§ **What the task requires**: Below is a block of entries; repeat exactly the lines starting at the line that contains "Type | Macro |" and ending at the line that contains "action provides several", both included.
****************************************
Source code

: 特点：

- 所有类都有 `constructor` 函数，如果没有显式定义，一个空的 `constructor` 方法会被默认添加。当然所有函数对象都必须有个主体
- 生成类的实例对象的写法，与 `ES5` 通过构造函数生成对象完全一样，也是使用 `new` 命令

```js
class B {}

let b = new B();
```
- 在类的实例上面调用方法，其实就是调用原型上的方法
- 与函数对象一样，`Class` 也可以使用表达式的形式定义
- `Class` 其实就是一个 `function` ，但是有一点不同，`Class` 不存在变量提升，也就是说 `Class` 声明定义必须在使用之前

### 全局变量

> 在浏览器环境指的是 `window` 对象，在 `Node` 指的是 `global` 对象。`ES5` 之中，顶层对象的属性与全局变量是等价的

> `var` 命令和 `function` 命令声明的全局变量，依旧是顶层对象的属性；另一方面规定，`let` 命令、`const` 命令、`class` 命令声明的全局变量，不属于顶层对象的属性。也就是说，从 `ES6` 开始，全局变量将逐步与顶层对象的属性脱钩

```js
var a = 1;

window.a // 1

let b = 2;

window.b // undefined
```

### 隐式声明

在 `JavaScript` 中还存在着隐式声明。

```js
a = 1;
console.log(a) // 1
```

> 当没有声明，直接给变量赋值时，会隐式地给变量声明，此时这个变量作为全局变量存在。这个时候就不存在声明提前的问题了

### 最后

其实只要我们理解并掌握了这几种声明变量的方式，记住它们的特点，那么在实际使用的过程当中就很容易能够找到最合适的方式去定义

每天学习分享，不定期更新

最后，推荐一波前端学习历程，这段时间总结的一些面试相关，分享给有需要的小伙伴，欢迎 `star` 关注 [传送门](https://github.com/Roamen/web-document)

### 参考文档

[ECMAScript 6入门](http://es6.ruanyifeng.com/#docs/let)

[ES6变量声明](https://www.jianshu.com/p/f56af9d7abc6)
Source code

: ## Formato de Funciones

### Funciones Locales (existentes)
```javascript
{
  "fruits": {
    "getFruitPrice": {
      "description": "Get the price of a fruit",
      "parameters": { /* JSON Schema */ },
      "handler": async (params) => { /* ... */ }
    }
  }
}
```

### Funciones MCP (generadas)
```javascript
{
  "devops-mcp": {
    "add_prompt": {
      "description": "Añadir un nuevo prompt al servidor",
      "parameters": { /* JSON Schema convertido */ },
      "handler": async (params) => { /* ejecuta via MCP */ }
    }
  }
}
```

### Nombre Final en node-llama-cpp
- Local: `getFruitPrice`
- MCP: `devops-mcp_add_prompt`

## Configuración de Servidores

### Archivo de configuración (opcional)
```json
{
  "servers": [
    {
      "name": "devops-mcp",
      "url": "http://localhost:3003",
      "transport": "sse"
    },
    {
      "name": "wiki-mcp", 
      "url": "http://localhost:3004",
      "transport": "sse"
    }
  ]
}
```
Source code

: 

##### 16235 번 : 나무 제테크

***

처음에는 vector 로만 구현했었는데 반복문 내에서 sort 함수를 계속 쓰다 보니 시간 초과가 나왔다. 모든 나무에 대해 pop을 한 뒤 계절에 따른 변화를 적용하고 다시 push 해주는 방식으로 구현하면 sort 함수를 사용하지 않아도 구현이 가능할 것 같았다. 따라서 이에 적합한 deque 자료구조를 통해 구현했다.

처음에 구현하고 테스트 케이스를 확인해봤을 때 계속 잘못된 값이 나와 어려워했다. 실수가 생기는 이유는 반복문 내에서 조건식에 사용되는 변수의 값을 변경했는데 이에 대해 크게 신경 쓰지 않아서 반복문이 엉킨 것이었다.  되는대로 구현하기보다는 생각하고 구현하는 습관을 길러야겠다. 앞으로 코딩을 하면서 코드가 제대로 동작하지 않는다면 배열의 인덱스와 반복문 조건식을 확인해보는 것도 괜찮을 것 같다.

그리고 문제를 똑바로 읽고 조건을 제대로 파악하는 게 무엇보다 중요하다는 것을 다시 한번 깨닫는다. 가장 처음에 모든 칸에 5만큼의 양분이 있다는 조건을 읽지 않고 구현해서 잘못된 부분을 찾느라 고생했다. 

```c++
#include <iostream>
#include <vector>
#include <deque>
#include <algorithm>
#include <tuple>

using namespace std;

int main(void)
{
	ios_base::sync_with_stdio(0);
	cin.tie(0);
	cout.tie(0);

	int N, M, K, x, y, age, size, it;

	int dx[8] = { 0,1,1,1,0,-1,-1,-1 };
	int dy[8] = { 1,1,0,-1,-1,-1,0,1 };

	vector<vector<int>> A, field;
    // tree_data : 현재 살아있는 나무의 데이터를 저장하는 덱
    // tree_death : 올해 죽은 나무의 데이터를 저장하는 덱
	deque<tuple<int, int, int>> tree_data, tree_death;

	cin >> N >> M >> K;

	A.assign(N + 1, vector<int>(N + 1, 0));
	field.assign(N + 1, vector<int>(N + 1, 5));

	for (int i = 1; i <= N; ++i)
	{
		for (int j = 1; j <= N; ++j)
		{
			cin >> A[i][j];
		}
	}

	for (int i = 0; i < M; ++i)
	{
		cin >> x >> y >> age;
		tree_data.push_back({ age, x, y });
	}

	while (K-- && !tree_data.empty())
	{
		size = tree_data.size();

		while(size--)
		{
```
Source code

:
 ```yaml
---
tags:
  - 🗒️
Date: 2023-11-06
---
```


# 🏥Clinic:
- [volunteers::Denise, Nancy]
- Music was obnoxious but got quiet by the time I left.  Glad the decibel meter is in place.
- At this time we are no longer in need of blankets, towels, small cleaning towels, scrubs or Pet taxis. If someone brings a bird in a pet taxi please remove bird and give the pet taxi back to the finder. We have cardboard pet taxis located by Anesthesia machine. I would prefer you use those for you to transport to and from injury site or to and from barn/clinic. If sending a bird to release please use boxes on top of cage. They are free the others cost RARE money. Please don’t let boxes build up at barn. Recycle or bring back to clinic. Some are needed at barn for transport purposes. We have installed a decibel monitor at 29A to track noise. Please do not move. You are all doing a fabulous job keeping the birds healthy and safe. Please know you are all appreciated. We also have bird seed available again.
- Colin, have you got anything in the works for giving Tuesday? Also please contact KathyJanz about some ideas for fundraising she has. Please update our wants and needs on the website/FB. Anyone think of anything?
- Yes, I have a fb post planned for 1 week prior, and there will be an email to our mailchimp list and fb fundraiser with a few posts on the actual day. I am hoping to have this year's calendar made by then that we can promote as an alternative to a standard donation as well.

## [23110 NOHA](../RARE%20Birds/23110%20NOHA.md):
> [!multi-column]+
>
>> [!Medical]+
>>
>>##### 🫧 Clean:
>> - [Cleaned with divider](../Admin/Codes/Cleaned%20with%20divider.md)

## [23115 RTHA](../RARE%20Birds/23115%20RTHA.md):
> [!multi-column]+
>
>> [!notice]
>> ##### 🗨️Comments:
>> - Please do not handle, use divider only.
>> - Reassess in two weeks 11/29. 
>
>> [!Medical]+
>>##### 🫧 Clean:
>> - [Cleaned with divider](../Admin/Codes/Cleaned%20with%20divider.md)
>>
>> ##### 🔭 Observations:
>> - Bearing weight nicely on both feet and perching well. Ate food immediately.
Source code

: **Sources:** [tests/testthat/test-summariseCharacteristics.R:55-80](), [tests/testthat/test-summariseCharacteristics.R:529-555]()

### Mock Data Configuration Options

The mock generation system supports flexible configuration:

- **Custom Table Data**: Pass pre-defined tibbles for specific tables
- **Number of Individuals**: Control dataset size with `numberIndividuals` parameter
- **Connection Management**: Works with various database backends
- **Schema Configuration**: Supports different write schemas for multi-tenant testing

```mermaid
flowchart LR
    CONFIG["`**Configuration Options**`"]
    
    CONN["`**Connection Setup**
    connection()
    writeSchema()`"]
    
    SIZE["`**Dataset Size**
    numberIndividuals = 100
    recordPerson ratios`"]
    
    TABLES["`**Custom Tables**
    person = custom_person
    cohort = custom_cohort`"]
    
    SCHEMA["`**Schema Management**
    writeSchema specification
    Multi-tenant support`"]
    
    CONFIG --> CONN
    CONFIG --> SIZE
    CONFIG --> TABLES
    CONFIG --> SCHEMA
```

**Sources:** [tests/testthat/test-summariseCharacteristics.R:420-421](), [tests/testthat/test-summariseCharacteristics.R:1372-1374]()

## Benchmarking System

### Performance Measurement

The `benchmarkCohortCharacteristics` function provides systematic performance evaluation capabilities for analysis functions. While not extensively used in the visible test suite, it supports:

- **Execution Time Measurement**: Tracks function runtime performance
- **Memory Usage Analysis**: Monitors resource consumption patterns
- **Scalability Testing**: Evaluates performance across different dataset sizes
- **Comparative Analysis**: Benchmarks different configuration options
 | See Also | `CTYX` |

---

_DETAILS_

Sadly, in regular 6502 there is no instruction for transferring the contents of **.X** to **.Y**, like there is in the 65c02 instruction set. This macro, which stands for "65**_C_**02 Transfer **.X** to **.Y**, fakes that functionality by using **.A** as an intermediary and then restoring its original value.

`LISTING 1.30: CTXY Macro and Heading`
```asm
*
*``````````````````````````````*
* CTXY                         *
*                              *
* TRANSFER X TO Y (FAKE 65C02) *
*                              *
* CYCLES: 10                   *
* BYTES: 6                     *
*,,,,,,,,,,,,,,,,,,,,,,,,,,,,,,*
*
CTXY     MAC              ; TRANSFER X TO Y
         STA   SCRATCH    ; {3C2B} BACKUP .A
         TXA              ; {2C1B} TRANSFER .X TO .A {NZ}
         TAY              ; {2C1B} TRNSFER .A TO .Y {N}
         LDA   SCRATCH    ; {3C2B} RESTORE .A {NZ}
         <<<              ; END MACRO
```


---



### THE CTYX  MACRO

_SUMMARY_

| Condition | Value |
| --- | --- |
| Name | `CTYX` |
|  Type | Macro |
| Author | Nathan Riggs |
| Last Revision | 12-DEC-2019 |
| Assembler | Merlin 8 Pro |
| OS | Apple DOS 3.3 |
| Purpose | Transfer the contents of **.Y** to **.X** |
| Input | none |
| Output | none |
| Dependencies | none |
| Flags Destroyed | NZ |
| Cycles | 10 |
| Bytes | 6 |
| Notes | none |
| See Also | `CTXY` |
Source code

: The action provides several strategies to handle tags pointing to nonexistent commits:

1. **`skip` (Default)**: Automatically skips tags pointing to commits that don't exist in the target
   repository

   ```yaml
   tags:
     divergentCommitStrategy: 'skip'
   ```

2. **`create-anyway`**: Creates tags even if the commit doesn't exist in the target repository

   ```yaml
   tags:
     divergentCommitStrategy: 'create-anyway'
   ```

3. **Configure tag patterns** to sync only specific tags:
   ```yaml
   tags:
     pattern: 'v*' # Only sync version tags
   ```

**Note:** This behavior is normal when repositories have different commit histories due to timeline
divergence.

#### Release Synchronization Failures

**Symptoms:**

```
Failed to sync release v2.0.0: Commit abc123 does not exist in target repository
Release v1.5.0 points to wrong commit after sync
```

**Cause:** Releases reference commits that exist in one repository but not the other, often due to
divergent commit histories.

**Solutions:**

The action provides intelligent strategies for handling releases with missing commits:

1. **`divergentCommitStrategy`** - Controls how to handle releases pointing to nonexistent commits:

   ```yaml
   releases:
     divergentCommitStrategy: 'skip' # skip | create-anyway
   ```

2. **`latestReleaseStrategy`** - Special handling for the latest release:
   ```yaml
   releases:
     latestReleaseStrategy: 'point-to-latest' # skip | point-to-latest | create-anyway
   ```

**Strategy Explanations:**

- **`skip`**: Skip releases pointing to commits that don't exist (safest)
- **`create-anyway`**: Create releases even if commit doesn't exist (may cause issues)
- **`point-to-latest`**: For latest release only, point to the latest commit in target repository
****************************************
§ **Result of the exercise**:
|  Type | Macro |
| Author | Nathan Riggs |
| Last Revision | 12-DEC-2019 |
| Assembler | Merlin 8 Pro |
| OS | Apple DOS 3.3 |
| Purpose | Transfer the contents of **.Y** to **.X** |
| Input | none |
| Output | none |
| Dependencies | none |
| Flags Destroyed | NZ |
| Cycles | 10 |
| Bytes | 6 |
| Notes | none |
| See Also | `CTXY` |
Source code

: The action provides several strategies to handle tags pointing to nonexistent commits:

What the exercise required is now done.